Why technology and automation means operations teams need new skills
Luke Venables, Chief Operating Officer at Venn Partners explains why modern ops teams need to be technologically savvy and why identifying the right challenges is key for keeping staff engaged.
Fund Operator POSTED ON 5/1/2020 7:39:00 PM
Fund Operator: How can you ensure that you can retain the talent in your teams as new technology is being introduced?
How do you get new team members to understand and embrace the technology day-to-day?
Luke Venables: It isn’t just about understanding your technology. We all interact with other people’s platforms and invariably find fault with them. For example, we use mortgage servicing agents who generally have basic, clunky and old technology.
So, I have a member of my team looking at this in conjunction with our technology people, working out what is going wrong. You need operations people who are interested in technology.
"We all interact with other people’s platforms and invariably find fault with them."
Operations staff used to be about ticking boxes, but now they are expected to delve into data and pick out things that are wrong. This is classic operations; reconciliations are the basis of this process and so they should really enjoy this aspect of it.
Then there is the harder bit, of how to fix the problems, and what that means for the data and the risk management piece. We rely on people at the coalface to highlight issues to us and then work with technology to come up with solutions.
This has to be part of the day-to-day, which may be easier in my current situation because I am hiring a new team rather than using an incumbent one.
"Operations staff used to be about ticking boxes, but now they are expected to delve into data and pick out things that are wrong."
It’s harder when you have an old team and you are telling them that you will automate their job, but it just comes down to how well people embrace technology.
People talk about how we should have everyone coding. Whilst some people do like it and may be more suited to technology, operations people are traditionally interested in the business as well as technology.
I am not necessarily looking for coders, but they have to at least be able to understand a table structure and the logic of what is going on. This will help them to be able to fix the problems.

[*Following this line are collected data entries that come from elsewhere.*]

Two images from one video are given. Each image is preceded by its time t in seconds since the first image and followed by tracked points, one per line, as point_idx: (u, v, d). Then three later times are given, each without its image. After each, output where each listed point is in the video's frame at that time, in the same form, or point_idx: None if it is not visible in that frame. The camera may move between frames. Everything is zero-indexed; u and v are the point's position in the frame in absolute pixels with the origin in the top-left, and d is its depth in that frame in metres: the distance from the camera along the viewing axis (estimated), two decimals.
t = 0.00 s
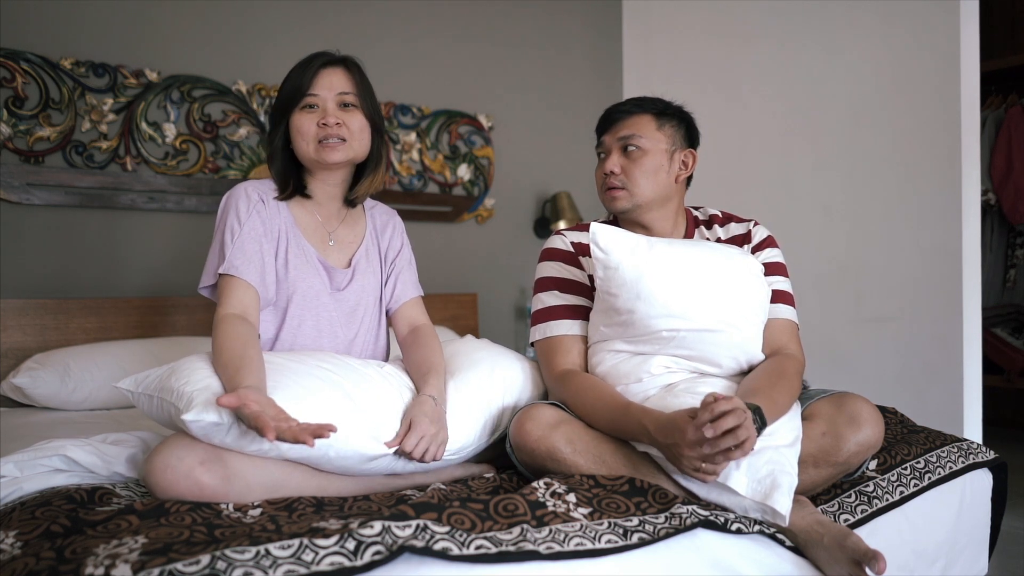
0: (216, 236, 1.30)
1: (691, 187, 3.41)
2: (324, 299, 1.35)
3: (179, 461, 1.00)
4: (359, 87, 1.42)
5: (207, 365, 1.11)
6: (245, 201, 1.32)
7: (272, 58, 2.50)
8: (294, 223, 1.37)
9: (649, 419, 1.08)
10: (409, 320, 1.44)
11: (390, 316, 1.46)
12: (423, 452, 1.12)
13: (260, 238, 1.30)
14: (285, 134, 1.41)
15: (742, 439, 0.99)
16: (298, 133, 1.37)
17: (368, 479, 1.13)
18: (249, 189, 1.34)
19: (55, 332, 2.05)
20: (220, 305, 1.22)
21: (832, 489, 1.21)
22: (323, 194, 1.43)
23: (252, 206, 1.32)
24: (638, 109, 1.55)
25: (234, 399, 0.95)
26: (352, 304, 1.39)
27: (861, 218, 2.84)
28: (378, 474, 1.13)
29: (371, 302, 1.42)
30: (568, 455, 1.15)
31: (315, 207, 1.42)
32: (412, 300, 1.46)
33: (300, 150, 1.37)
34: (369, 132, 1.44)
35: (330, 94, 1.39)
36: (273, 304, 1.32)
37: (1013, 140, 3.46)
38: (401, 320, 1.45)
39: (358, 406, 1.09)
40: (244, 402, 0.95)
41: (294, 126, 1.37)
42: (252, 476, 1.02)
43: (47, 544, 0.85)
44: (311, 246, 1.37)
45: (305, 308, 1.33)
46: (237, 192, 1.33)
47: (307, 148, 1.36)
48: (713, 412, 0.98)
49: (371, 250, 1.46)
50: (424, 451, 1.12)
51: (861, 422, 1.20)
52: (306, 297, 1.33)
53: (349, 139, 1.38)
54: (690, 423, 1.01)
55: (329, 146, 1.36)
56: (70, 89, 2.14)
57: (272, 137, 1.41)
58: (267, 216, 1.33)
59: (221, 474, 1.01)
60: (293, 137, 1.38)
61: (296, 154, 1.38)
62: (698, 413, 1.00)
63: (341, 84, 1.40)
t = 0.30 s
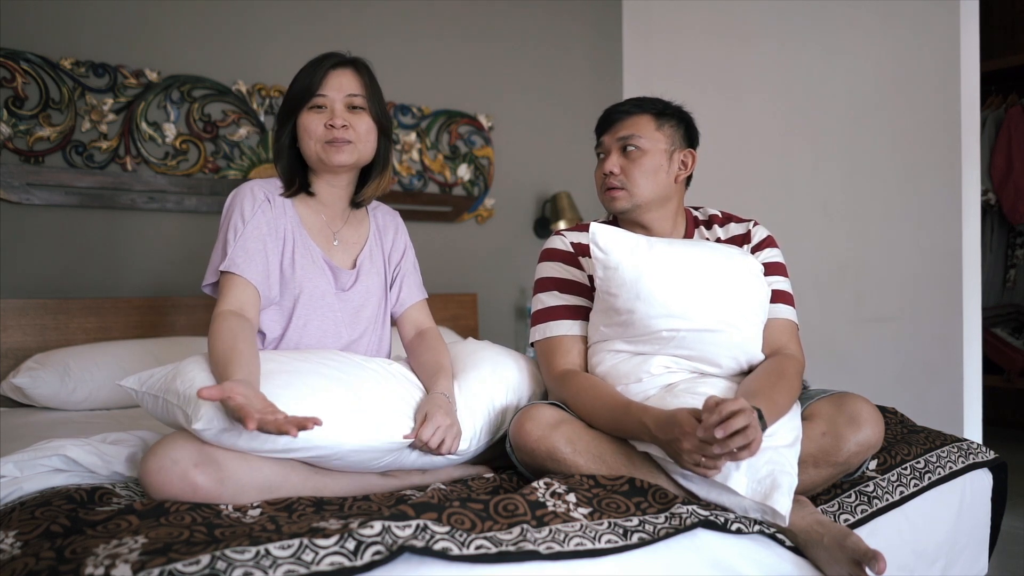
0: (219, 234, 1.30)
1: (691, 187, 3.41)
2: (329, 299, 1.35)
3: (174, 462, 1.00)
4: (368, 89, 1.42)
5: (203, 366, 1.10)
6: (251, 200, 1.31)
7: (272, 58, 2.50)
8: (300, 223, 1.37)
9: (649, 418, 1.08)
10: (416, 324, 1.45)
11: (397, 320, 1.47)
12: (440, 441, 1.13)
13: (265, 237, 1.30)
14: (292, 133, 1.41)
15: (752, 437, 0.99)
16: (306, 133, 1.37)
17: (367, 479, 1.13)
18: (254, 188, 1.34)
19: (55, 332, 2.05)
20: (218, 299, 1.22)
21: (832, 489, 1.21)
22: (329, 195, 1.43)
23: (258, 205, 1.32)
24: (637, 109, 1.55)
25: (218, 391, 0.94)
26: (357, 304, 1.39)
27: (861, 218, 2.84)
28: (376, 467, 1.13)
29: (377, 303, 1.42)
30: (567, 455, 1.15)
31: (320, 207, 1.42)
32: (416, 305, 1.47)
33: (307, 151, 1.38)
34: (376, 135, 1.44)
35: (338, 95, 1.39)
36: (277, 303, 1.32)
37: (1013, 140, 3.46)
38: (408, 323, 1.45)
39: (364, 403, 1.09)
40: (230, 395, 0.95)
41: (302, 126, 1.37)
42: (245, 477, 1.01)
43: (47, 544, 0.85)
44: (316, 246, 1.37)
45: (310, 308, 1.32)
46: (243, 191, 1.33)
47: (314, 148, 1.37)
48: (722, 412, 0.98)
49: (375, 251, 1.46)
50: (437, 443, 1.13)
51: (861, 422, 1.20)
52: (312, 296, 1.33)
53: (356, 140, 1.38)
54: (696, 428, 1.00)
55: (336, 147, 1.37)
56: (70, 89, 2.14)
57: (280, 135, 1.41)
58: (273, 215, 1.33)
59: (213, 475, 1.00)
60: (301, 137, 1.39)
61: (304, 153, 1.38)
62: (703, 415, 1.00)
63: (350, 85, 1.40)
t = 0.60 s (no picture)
0: (214, 237, 1.30)
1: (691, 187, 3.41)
2: (324, 299, 1.35)
3: (175, 462, 0.99)
4: (364, 87, 1.42)
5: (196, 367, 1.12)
6: (244, 202, 1.31)
7: (272, 58, 2.50)
8: (296, 223, 1.37)
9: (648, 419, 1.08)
10: (416, 324, 1.45)
11: (398, 321, 1.47)
12: (441, 451, 1.13)
13: (258, 239, 1.29)
14: (290, 134, 1.42)
15: (755, 439, 1.00)
16: (301, 133, 1.37)
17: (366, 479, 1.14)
18: (250, 189, 1.34)
19: (55, 332, 2.05)
20: (212, 304, 1.22)
21: (832, 489, 1.21)
22: (328, 195, 1.43)
23: (251, 206, 1.31)
24: (636, 109, 1.55)
25: (194, 363, 0.92)
26: (354, 304, 1.39)
27: (861, 218, 2.84)
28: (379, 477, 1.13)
29: (375, 304, 1.42)
30: (567, 455, 1.15)
31: (319, 208, 1.43)
32: (416, 305, 1.47)
33: (304, 151, 1.38)
34: (372, 133, 1.44)
35: (332, 95, 1.39)
36: (272, 304, 1.32)
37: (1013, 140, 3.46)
38: (409, 325, 1.46)
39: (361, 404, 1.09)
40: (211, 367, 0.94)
41: (298, 127, 1.38)
42: (246, 477, 1.02)
43: (47, 544, 0.85)
44: (312, 246, 1.37)
45: (305, 309, 1.33)
46: (238, 193, 1.33)
47: (310, 149, 1.37)
48: (729, 413, 0.98)
49: (373, 251, 1.46)
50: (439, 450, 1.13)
51: (861, 422, 1.21)
52: (306, 297, 1.33)
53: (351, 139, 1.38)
54: (698, 431, 1.00)
55: (331, 147, 1.37)
56: (70, 89, 2.14)
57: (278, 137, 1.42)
58: (267, 216, 1.33)
59: (215, 473, 1.00)
60: (298, 138, 1.39)
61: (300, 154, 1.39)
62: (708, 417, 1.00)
63: (344, 85, 1.40)
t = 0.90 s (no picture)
0: (210, 236, 1.30)
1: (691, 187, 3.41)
2: (321, 296, 1.35)
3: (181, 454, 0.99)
4: (356, 86, 1.42)
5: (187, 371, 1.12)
6: (239, 201, 1.31)
7: (272, 58, 2.50)
8: (291, 222, 1.37)
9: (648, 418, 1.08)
10: (412, 320, 1.45)
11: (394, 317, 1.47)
12: (445, 446, 1.14)
13: (254, 238, 1.29)
14: (283, 134, 1.42)
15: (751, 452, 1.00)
16: (295, 132, 1.37)
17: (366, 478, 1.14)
18: (245, 189, 1.34)
19: (55, 332, 2.05)
20: (211, 301, 1.23)
21: (832, 489, 1.21)
22: (322, 194, 1.44)
23: (246, 205, 1.31)
24: (637, 109, 1.55)
25: (148, 414, 0.90)
26: (351, 302, 1.39)
27: (861, 218, 2.84)
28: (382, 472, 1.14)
29: (371, 301, 1.42)
30: (567, 455, 1.15)
31: (314, 207, 1.43)
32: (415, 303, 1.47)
33: (298, 150, 1.38)
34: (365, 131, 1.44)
35: (325, 95, 1.38)
36: (269, 302, 1.32)
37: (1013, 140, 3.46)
38: (404, 320, 1.45)
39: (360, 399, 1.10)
40: (166, 410, 0.94)
41: (292, 126, 1.38)
42: (249, 473, 1.01)
43: (48, 544, 0.85)
44: (308, 244, 1.37)
45: (301, 306, 1.33)
46: (233, 193, 1.32)
47: (303, 148, 1.37)
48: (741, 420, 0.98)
49: (369, 249, 1.46)
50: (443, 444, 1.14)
51: (861, 422, 1.21)
52: (302, 295, 1.33)
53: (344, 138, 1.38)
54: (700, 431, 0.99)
55: (325, 147, 1.37)
56: (70, 89, 2.14)
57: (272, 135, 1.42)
58: (263, 216, 1.33)
59: (222, 466, 1.00)
60: (291, 137, 1.39)
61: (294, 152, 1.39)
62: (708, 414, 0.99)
63: (336, 83, 1.39)
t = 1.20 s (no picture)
0: (206, 238, 1.31)
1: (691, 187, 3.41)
2: (317, 295, 1.35)
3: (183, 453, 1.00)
4: (347, 87, 1.42)
5: (183, 371, 1.13)
6: (233, 203, 1.31)
7: (272, 59, 2.50)
8: (286, 221, 1.37)
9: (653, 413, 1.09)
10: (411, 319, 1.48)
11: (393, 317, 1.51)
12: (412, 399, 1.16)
13: (249, 239, 1.29)
14: (274, 135, 1.41)
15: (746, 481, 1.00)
16: (288, 132, 1.37)
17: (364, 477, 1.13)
18: (239, 191, 1.34)
19: (55, 332, 2.05)
20: (207, 301, 1.23)
21: (832, 489, 1.21)
22: (314, 194, 1.44)
23: (240, 207, 1.31)
24: (641, 109, 1.55)
25: (151, 413, 0.92)
26: (348, 300, 1.39)
27: (861, 218, 2.84)
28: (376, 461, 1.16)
29: (368, 298, 1.42)
30: (567, 455, 1.15)
31: (307, 207, 1.43)
32: (414, 303, 1.50)
33: (291, 151, 1.38)
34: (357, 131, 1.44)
35: (317, 96, 1.39)
36: (265, 302, 1.33)
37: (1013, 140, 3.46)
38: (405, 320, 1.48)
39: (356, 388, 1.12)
40: (169, 409, 0.94)
41: (285, 126, 1.38)
42: (255, 468, 1.02)
43: (48, 544, 0.85)
44: (304, 243, 1.37)
45: (298, 305, 1.33)
46: (226, 195, 1.32)
47: (297, 148, 1.37)
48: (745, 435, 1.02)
49: (364, 248, 1.46)
50: (405, 398, 1.15)
51: (861, 422, 1.21)
52: (298, 293, 1.34)
53: (337, 139, 1.38)
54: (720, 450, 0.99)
55: (319, 147, 1.37)
56: (70, 89, 2.14)
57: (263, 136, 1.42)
58: (257, 216, 1.33)
59: (222, 463, 1.00)
60: (284, 137, 1.39)
61: (287, 153, 1.39)
62: (701, 424, 1.00)
63: (328, 84, 1.40)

Talent retention is a constant battle and it is devastating when someone you train up leaves, but this is a risk that we run with everything.
It is about trying to find challenges that are right for people.
"Talent retention is a constant battle and it is devastating when someone you train up leaves"
Smaller firms can have a limited range of challenges for people, which unfortunately means that they sometimes do move on.
At least for the time they are there they have learnt something and added to the team dynamics, which are very important as well. Each person should bring their unique skill sets and need to be someone that the rest of the team can bounce off.
I hope we will develop new technologies within the industry because part of the benefit of technology is disintermediation.
And although fund managers get made redundant by robots, you will still need operations people to control and design them. There is a lot to do and the fintech industry will mean that within this we will inevitably lose some people along the way.